Vatikan'da dönüm noktası

"RTE Papalardan daha dayanıklı ve kalıcı" diye yazmıştım Cumhurbaşkanının 2018'deki tarihi Vatikan ziyareti öncesinde ve eklemiştim:

"Erdoğan'ın işbaşına geldiği 2002'den bu yana 'üç Papa' geldi geçti.

II. Jean Paul 2005'te hakkın rahmetine kavuştu. 'XVI. Benedictus' adıyla markalaşan Ratzinger, strese 8 yıl dayanabildi. Bu makamda görülmemiş bir hamleyle, 2013'te 'Ben yoruldum!' diyerek görevi bıraktı. Yerine, gerçek adı Bergoglio olan bu Arjantinli Papa geldi." O Papa da yok artık. Hafta başında ruhunu teslim etti. Reis 4. Papa'yı da kutlayacak! Bergoglio- Papalık adıyla Françesco- şimdiye dek gelen Papa'ların en sempatik olanıydı. Mütevazı ve merhametliydi. İnsanın gönlünü açan sahici bir gülüşü vardı. Böyle olduğu için de tam Roma dün tarihi bir gün yaşadı. Sabah ayazının ilk saatlerinden itibaren Aziz Petrus Bazilikası'na açılan yolları dolduran kalabalıklar, Vatikan'da protokol ve dini törenlerin ardından, cenaze konvoyunu Papa'nın kişisel tercihi olan son istirahatgâhına dek 8 km. boyunca izledi.

"Papalık devleti" Vatikan ile Roma'nınRoma İmparatorluğundan kalma- tarihi merkezini ayıran Tiber nehrini aşan konvoya yol boyunca eşlik eden turistler, Romalılar ve Katolik müritler, Papa'nın naaşını taşıyan beyaz cenaze arabasına çiçekler attı, onu "Françesco" çığlıkları arasında son kez selamladı. Sokağa çıkamayanlar da konvoya pencerelerden el salladı. Roma, Roma olalı böyle cenaze görmedi. Başkente 150 bin kişiyi toplayan cenazenin bir benzeri ne II. Jean Paul ne de Ratzinger'in ölümünde yaşandı.

KÜRESEL GÜNEYİN TEMSİLCİSİ

Aslen Polonyalı olan II. Jean Paul, Berlin Duvarının çöküşünü ve Soğuk Savaşın sonunu hazırlayan stratejik, jeopolitik bir Papa olmuştu. Ratzinger ise bir gericiydi.

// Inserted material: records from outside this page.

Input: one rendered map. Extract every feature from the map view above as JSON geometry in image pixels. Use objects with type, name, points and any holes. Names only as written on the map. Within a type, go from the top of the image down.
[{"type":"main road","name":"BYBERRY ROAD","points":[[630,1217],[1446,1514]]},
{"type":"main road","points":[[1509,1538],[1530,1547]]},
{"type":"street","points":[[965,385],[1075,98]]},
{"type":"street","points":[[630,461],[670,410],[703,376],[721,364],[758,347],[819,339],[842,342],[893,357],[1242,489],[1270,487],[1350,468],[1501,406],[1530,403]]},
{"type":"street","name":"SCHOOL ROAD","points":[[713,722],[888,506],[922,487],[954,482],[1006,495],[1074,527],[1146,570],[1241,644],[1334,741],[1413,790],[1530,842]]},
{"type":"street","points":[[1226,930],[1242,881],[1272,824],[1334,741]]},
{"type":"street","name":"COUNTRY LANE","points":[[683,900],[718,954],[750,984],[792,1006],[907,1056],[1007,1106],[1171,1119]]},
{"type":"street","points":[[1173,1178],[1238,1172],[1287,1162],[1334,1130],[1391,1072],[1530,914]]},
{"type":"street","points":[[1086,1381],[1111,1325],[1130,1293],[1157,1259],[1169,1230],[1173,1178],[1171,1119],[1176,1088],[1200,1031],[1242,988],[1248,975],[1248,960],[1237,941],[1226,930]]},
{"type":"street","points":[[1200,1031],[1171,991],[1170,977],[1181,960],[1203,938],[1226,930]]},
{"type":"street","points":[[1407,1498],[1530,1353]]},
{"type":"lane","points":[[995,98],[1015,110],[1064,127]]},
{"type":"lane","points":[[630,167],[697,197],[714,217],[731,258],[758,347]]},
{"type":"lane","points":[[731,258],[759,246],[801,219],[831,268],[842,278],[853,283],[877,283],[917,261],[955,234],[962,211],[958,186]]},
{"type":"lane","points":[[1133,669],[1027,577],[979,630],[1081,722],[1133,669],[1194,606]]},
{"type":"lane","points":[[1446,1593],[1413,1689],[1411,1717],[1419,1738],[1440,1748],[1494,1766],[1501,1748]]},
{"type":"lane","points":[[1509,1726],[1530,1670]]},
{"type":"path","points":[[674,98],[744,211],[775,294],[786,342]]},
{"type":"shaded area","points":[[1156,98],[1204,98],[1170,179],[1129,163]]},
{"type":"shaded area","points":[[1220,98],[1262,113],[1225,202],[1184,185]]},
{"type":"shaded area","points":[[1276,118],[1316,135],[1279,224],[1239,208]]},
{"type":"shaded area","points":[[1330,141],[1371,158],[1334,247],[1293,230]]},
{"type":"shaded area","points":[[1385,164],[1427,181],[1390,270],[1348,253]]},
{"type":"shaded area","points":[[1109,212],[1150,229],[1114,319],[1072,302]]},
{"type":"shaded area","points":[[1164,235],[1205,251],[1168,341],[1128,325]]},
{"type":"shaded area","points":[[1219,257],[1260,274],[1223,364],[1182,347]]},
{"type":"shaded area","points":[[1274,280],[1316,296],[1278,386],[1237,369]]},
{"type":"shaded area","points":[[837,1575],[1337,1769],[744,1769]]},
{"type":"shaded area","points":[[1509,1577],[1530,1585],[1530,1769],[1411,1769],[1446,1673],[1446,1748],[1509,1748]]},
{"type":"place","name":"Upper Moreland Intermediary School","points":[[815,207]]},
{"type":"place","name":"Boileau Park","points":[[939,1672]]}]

İslamcı terörün ön plana çıktığı ve tırmandığı 2005-2013 arasında Papalık yapan Ratzinger-XVI. Benetikt, "uygarlık çatışmasının" adeta cisim bulmuş haliydi.

2013'te alışılmamış biçimde istifasını verip geriye çekilince, umulmadık bir şey oldu: Kendi deyimiyle "dünyanın sonundan" gelen bir Papa, sahne aldı ve Aziz Petrus Basilıka'sının penceresinden alabildiğine doğal bir sesle, "Buona seraİyi akşamlar!" diyerek dünyayı selamladı. Vatikan balkonunda görüldüğü andan itibaren "fakirlerin Papa'sı olacağını" dünyaya ilan eden Bergoglio, bu devrimci tutumunu her çeşit "Papalık tantanasını" elinin tersiyle iterek dosta düşmana kanıtladı. Beklenmedik bir "derviş tevazu" ile gönüllere taht kuran son Papa,"itibardan tasarruf olmaz" anlayışının birebir zıttıydı. Mücevherli kalpaklar, som altından yapılmış haçlar ve gösterişli hükümranlık bastonlarını elinin tersiyle iten Bergoglio, tabutunun içinde eskimiş bir çift ortopedik pabuçla gömüldü. Ezelen beri lüks içinde yaşayan, Mercedeslerden inmeyen Papaların aksine, "küresel güneyin temsilcisi" olmayı seçen bu çok farklı Arjantinli din adamı, seçildiği günün akşamından son nefesini verdiği güne dek ikamet ettiği mütevazı Santa Marta Pansiyonu'na, ilk günün akşamında otobüsle gitti.

Yalın bir yatak, bir baş ucu komodini ve gardroptan oluşan pansiyon odasına dönen Papa'nın geri çevirdiği Papalık rezidansı oysa ki 17. yüzyıldan kalma 15 bin metre karelik görkemli bir saraydı. En önemlisi de bunların göz boyamaya yönelik bir pi-ar hamlesi olmamasıydı. Papa Bergoglio, içinden çıktığı "Cizvit tarikatı"nda da, kendini bildiğinden beri yemeklerini bir başına yapan sade bir din adamı olarak nam salmıştı.